M.B.A. students win $20k in UNT’s first Ed Tech Ascend pitch competition

Friday, March 22, 2019 - 12:47
M.B.A. students Charles Laws and Michelle Schodowski won $20,000 in UNT's first Ed Tech Ascend pitch competition.
M.B.A. students Charles Laws and Michelle Schodowski won $20,000 in UNT's first Ed Tech Ascend pitch competition.

An app aimed at connecting aspiring artists with renowned, experienced musicians who can provide valuable performance critiques via written, audio or video upload was the presentation that won the top $20,000 prize in UNT’s first Ed Tech Ascend pitch competition.

Inspired by the hit show Shark Tank®, the pitch competition – Ed Tech Ascend – offered $25,000 in prizes, including the top prize of $20,000 and a second-place prize of $5,000.

UNT M.B.A. students Michelle Schodowski and Charles Laws put forward the winning pitch.

“This competition was an amazing opportunity for us,” said Laws, who earned his bachelor’s degree in Spanish from UNT in 2018. “This will help us get off to a great start.”

Their budding company, Denton-based Radda, is an online service that facilitates the seeking and giving of musical advice while fostering valuable connections among artists across the globe.

“Music masterclasses, where you get to study for about 20 minutes with a master in the field, are very important to the profession,” said Schodowski, who earned her bachelor’s degree in piano performance from UNT in 2018. “We wanted to take that idea and put it online to create a service where people have a way to reach out to experts in their field to get feedback.

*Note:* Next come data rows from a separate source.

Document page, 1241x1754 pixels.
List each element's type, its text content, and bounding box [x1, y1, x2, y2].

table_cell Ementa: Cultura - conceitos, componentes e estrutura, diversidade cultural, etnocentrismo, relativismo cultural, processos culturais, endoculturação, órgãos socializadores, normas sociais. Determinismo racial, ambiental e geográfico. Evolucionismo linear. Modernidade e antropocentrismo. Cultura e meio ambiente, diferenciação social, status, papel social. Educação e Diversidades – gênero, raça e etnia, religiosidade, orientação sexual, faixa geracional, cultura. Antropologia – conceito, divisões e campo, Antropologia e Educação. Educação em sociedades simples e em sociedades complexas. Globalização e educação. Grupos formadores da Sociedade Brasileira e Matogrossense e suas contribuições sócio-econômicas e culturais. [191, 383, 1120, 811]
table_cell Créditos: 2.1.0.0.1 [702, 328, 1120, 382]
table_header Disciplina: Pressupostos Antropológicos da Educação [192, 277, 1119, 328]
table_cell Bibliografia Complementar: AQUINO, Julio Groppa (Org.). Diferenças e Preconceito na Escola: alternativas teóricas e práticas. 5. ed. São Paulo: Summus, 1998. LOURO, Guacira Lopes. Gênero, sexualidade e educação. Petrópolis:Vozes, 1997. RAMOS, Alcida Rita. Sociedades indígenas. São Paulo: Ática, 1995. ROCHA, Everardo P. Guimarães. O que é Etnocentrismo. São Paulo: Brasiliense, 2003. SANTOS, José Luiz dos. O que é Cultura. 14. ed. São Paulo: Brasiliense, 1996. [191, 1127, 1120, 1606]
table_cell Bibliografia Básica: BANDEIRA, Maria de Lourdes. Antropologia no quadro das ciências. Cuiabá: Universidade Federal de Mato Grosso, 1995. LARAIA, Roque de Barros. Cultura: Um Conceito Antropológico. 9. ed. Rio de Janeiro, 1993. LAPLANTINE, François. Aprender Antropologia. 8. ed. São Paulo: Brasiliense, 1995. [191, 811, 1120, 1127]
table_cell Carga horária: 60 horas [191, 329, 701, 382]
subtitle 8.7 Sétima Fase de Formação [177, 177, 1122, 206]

Our idea is to start with music, but then expand it to academia, arts, science, literature – we want to eventually be able to do everything.”

The second-place winner of $5,000 was Colorado-based mindSpark Learning, which proposed using their prize money for hosting two-day EdTech Summer Institutes to help train educators how to navigate various digital tools to use in their schools and classrooms to ensure students are not just bystanders to technological advances.

The Ed Tech Ascend pitch contest was designed to encourage creative individuals and teams to “sell” their product vision to judges, companies and potential investors.

The four judges were UNT President Neal Smatresk alongside Xi Leung, UNT assistant professor of hospitality and tourism management; Victor Prybutok, vice provost for graduate education and dean of UNT’s Toulouse Graduate School; and Peter Balyta, president of education technology and vice president of academic engagement and corporate citizenship at Texas Instruments.

“UNT was proud to offer our pitch competition in partnership with Edmodo to give our students and the greater educational technology community the opportunity to push their innovations forward,” said Adam D. Fein, vice president of digital strategy and innovation at UNT. “UNT is emerging as a national leader in this space, and we wanted to offer a forum for the best and brightest ideas to come to fruition.”

The competition was part of the US-China Smart Education Conference, which brought global thought leaders, technology experts, industry leaders and educators from all learning levels to Denton in March. This was the fourth year of the conference, and the first time it was hosted in the U.S. UNT co-hosted the three-day conference with Beijing Normal University.

The title sponsor for the conference was Edmodo, a subsidiary of NetDragon. Edmodo is the largest global learning community offering a communication and collaboration platform to K-12 schools targeting teachers, students, administrators and parents. Edmodo enables teachers to share content resources, distribute quizzes and assignments, and communicate with students, colleagues and parents. To date, Edmodo has over 90 million registered users in more than 400,000 schools across 192 countries.